Sahib: The British Soldier in India 1750–1914

Sahib: The British Soldier in India 1750–1914
Author :
Publisher : HarperCollins UK
Total Pages : 856
Release :
ISBN-10 : 9780007370344
ISBN-13 : 0007370342
Rating : 4/5 (44 Downloads)

Book Synopsis Sahib: The British Soldier in India 1750–1914 by : Richard Holmes

Download or read book Sahib: The British Soldier in India 1750–1914 written by Richard Holmes and published by HarperCollins UK. This book was released on 2011-10-06 with total page 856 pages. Available in PDF, EPUB and Kindle. Book excerpt: Sahib is a magnificent history of the British soldier in India from Clive to the end of Empire, making full use of personal accounts from the soldiers who served in the jewel in Britain’s Imperial Crown.

The Eyes of Asia

The Eyes of Asia
Author :
Publisher : Garden City, N.Y. Doubleday, Page 1919.
Total Pages : 120
Release :
ISBN-10 : HARVARD:HWKZH4
ISBN-13 :
Rating : 4/5 (H4 Downloads)

Book Synopsis The Eyes of Asia by : Rudyard Kipling

Download or read book The Eyes of Asia written by Rudyard Kipling and published by Garden City, N.Y. Doubleday, Page 1919.. This book was released on 1918 with total page 120 pages. Available in PDF, EPUB and Kindle. Book excerpt: "A series of letters purporting to be written by an East Indian officer wounded in France to his relatives at home." - New York Times Book Review, Oct. 20, 1918.

Artistic Duplicity

Artistic Duplicity
Author :
Publisher : Sacristy Press
Total Pages : 307
Release :
ISBN-10 : 9781789590777
ISBN-13 : 1789590779
Rating : 4/5 (77 Downloads)

Book Synopsis Artistic Duplicity by : William B. Dillingham

Download or read book Artistic Duplicity written by William B. Dillingham and published by Sacristy Press.
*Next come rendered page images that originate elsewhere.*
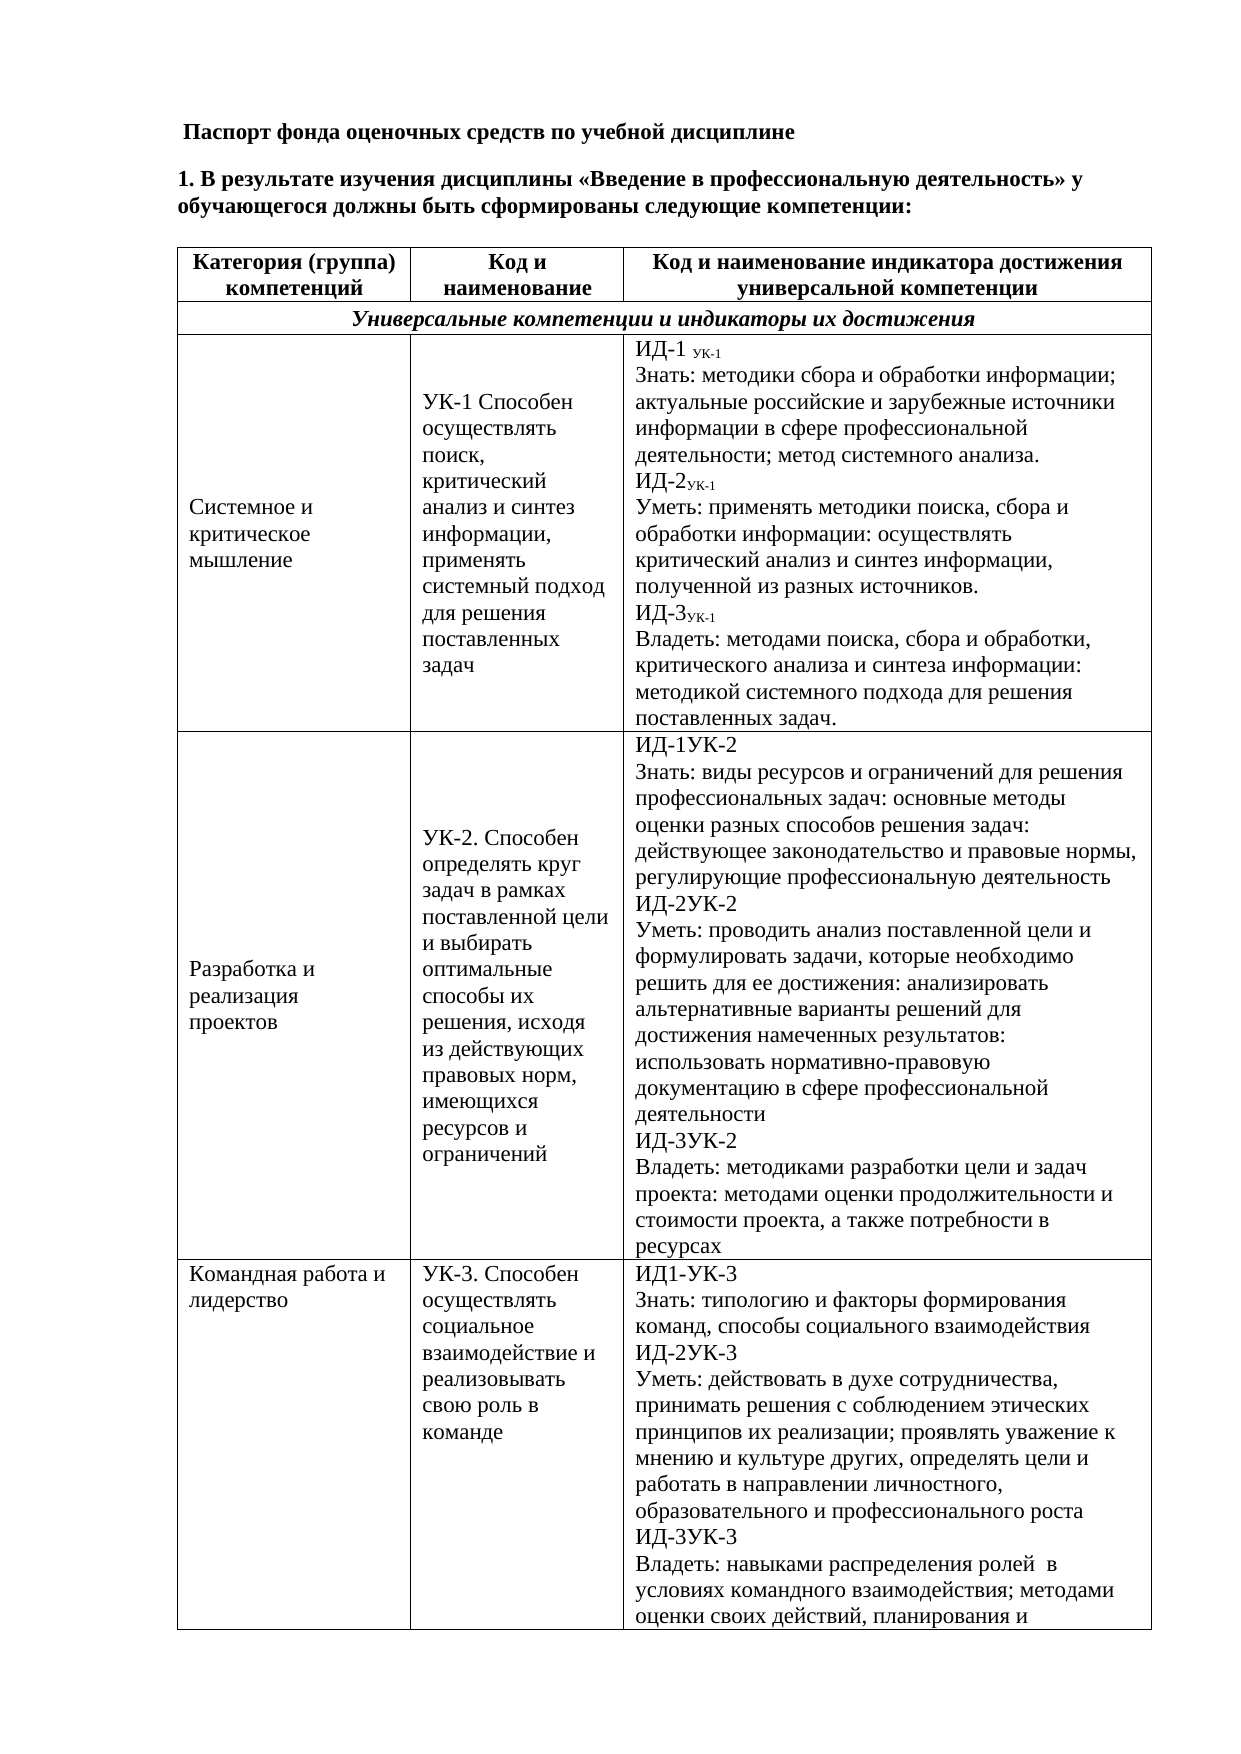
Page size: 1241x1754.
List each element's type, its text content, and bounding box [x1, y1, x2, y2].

table_header Код и наименование [411, 248, 623, 301]
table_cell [178, 1260, 410, 1629]
table_header Код и наименование индикатора достижения универсальной компетенции [624, 248, 1151, 301]
text 1. В результате изучения дисциплины «Введение в профессиональную деятельность» у обучающегося должны быть сформированы следующие компетенции: [177, 165, 1152, 218]
table_cell УК-2. Способен определять круг задач в рамках поставленной цели и выбирать оптимальные способы их решения, исходя из действующих правовых норм, имеющихся ресурсов и ограничений [411, 732, 623, 1259]
table_cell Разработка и реализация проектов [178, 732, 410, 1259]
table_cell ИД-1 УК-1 Знать: методики сбора и обработки информации; актуальные российские и зарубежные источники информации в сфере профессиональной деятельности; метод системного анализа. ИД-2УК-1 Уметь: применять методики поиска, сбора и обработки информации: осуществлять критический анализ и синтез информации, полученной из разных источников. ИД-3УК-1 Владеть: методами поиска, сбора и обработки, критического анализа и синтеза информации: методикой системного подхода для решения поставленных задач. [624, 335, 1151, 731]
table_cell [411, 1260, 623, 1629]
text Паспорт фонда оценочных средств по учебной дисциплине [177, 118, 1152, 144]
table_cell Универсальные компетенции и индикаторы их достижения [178, 302, 1151, 334]
table_cell УК-1 Способен осуществлять поиск, критический анализ и синтез информации, применять системный подход для решения поставленных задач [411, 335, 623, 731]
table_header Категория (группа) компетенций [178, 248, 410, 301]
table_cell ИД-1УК-2 Знать: виды ресурсов и ограничений для решения профессиональных задач: основные методы оценки разных способов решения задач: действующее законодательство и правовые нормы, регулирующие профессиональную деятельность ИД-2УК-2 Уметь: проводить анализ поставленной цели и формулировать задачи, которые необходимо решить для ее достижения: анализировать альтернативные варианты решений для достижения намеченных результатов: использовать нормативно-правовую документацию в сфере профессиональной деятельности ИД-3УК-2 Владеть: методиками разработки цели и задач проекта: методами оценки продолжительности и стоимости проекта, а также потребности в ресурсах [624, 732, 1151, 1259]
table_cell Системное и критическое мышление [178, 335, 410, 731]
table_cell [624, 1260, 1151, 1629]
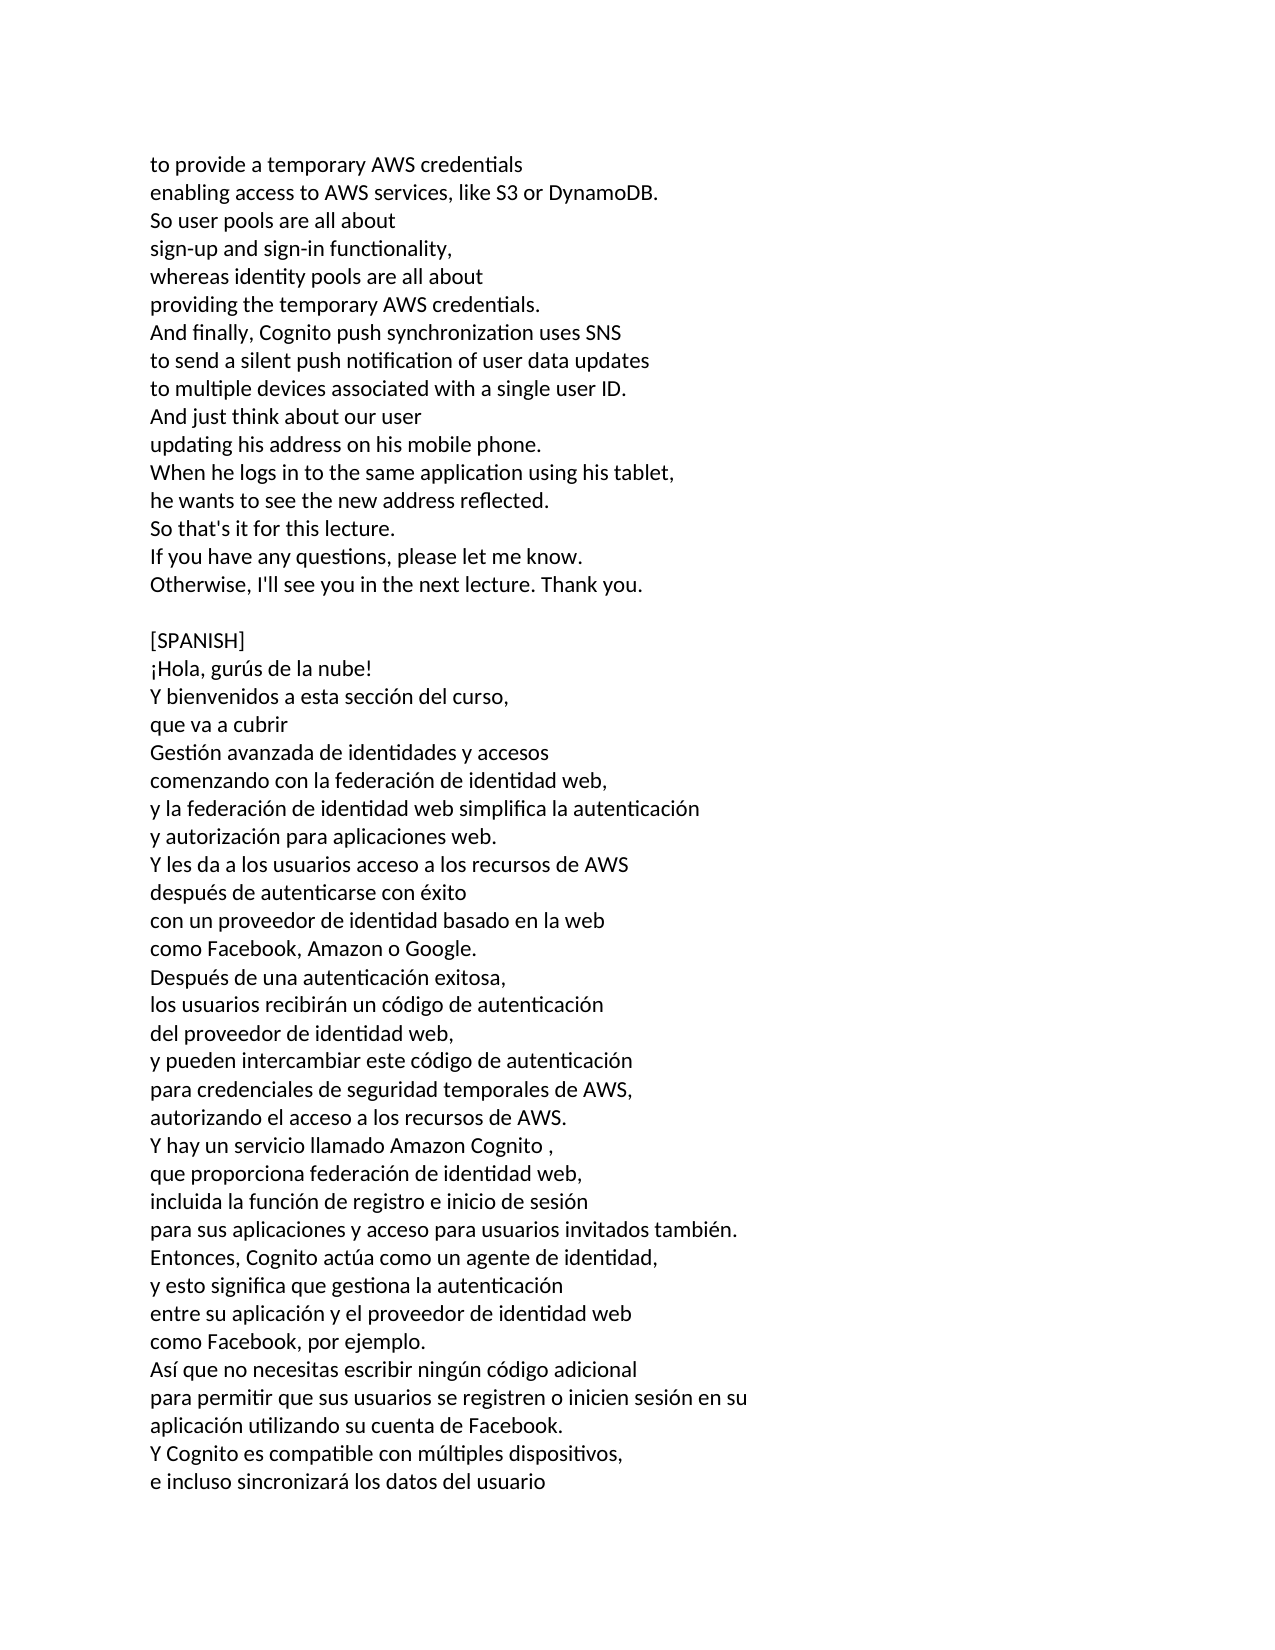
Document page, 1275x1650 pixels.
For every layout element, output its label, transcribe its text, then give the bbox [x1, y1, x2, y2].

text Y hay un servicio llamado Amazon Cognito , [150, 1131, 1125, 1159]
text como Facebook, por ejemplo. [150, 1327, 1125, 1355]
text con un proveedor de identidad basado en la web [150, 907, 1125, 934]
text Otherwise, I'll see you in the next lecture. Thank you. [150, 570, 1125, 626]
text to multiple devices associated with a single user ID. [150, 374, 1125, 402]
text autorizando el acceso a los recursos de AWS. [150, 1103, 1125, 1131]
text y la federación de identidad web simplifica la autenticación [150, 794, 1125, 822]
text enabling access to AWS services, like S3 or DynamoDB. [150, 178, 1125, 206]
text para permitir que sus usuarios se registren o inicien sesión en su [150, 1383, 1125, 1411]
text And just think about our user [150, 402, 1125, 430]
text Así que no necesitas escribir ningún código adicional [150, 1355, 1125, 1383]
text So user pools are all about [150, 206, 1125, 234]
text sign-up and sign-in functionality, [150, 234, 1125, 262]
text to send a silent push notification of user data updates [150, 346, 1125, 374]
text que proporciona federación de identidad web, [150, 1159, 1125, 1187]
text incluida la función de registro e inicio de sesión [150, 1187, 1125, 1215]
text e incluso sincronizará los datos del usuario [150, 1467, 1125, 1495]
text When he logs in to the same application using his tablet, [150, 458, 1125, 486]
text que va a cubrir [150, 710, 1125, 738]
text to provide a temporary AWS credentials [150, 150, 1125, 178]
text Y les da a los usuarios acceso a los recursos de AWS [150, 851, 1125, 878]
text y esto significa que gestiona la autenticación [150, 1271, 1125, 1299]
text [SPANISH] [150, 626, 1125, 654]
text whereas identity pools are all about [150, 262, 1125, 290]
text después de autenticarse con éxito [150, 878, 1125, 907]
text Entonces, Cognito actúa como un agente de identidad, [150, 1243, 1125, 1271]
text updating his address on his mobile phone. [150, 430, 1125, 458]
text he wants to see the new address reflected. [150, 486, 1125, 514]
text Después de una autenticación exitosa, [150, 963, 1125, 991]
text aplicación utilizando su cuenta de Facebook. [150, 1411, 1125, 1439]
text Gestión avanzada de identidades y accesos [150, 738, 1125, 766]
text And finally, Cognito push synchronization uses SNS [150, 318, 1125, 346]
text como Facebook, Amazon o Google. [150, 934, 1125, 963]
text comenzando con la federación de identidad web, [150, 766, 1125, 794]
text If you have any questions, please let me know. [150, 542, 1125, 570]
text So that's it for this lecture. [150, 514, 1125, 542]
text los usuarios recibirán un código de autenticación [150, 991, 1125, 1019]
text providing the temporary AWS credentials. [150, 290, 1125, 318]
text entre su aplicación y el proveedor de identidad web [150, 1299, 1125, 1327]
text ¡Hola, gurús de la nube! [150, 654, 1125, 682]
text del proveedor de identidad web, [150, 1019, 1125, 1047]
text y autorización para aplicaciones web. [150, 822, 1125, 851]
text Y bienvenidos a esta sección del curso, [150, 682, 1125, 710]
text Y Cognito es compatible con múltiples dispositivos, [150, 1439, 1125, 1467]
text para sus aplicaciones y acceso para usuarios invitados también. [150, 1215, 1125, 1243]
text para credenciales de seguridad temporales de AWS, [150, 1075, 1125, 1103]
text y pueden intercambiar este código de autenticación [150, 1047, 1125, 1075]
This book was released on 2020-01-15 with total page 307 pages. Available in PDF, EPUB and Kindle. Book excerpt: A new appraisal of the life and work of Juliana Horatia Ewing (1841-1885) as a writer of fiction and poetry for both children and adults.

If

If
Author :
Publisher : Penguin
Total Pages : 258
Release :
ISBN-10 : 9780735221451
ISBN-13 : 0735221456
Rating : 4/5 (51 Downloads)

Book Synopsis If by : Christopher Benfey

Download or read book If written by Christopher Benfey and published by Penguin. This book was released on 2020-07-07 with total page 258 pages. Available in PDF, EPUB and Kindle. Book excerpt: A New York Times Notable Book of 2019 A unique exploration of the life and work of Rudyard Kipling in Gilded Age America, from a celebrated scholar of American literature At the turn of the twentieth century, Rudyard Kipling towered over not just English literature but the entire literary world. At the height of his fame in 1907, he was awarded the Nobel Prize for Literature, becoming its youngest winner. His influence on major figures—including Freud and William James—was pervasive and profound. But in recent decades Kipling’s reputation has suffered a strange eclipse. Though his body of work still looms large, and his monumental poem “If—” is quoted and referenced by politicians, athletes, and ordinary readers alike, his unabashed imperialist views have come under increased scrutiny. In If, scholar Christopher Benfey brings this fascinating and complex writer to life and, for the first time, gives full attention to Kipling's intense engagement with the United States—a rarely discussed but critical piece of evidence in our understanding of this man and his enduring legacy. Benfey traces the writer’s deep involvement with America over one crucial decade, from 1889 to 1899, when he lived for four years in Brattleboro, Vermont, and sought deliberately to turn himself into a specifically American writer. It was his most prodigious and creative period, as well as his happiest, during which he wrote The Jungle Book and Captains Courageous. Had a family dispute not forced his departure, Kipling almost certainly would have stayed. Leaving was the hardest thing he ever had to do, Kipling said. “There are only two places in the world where I want to live,” he lamented, “Bombay and Brattleboro. And I can’t live in either.” In this fresh examination of Kipling, Benfey hangs a provocative “what if” over Kipling’s American years and maps the imprint Kipling left on his adopted country as well as the imprint the country left on him. If proves there is relevance and magnificence to be found in Kipling’s work.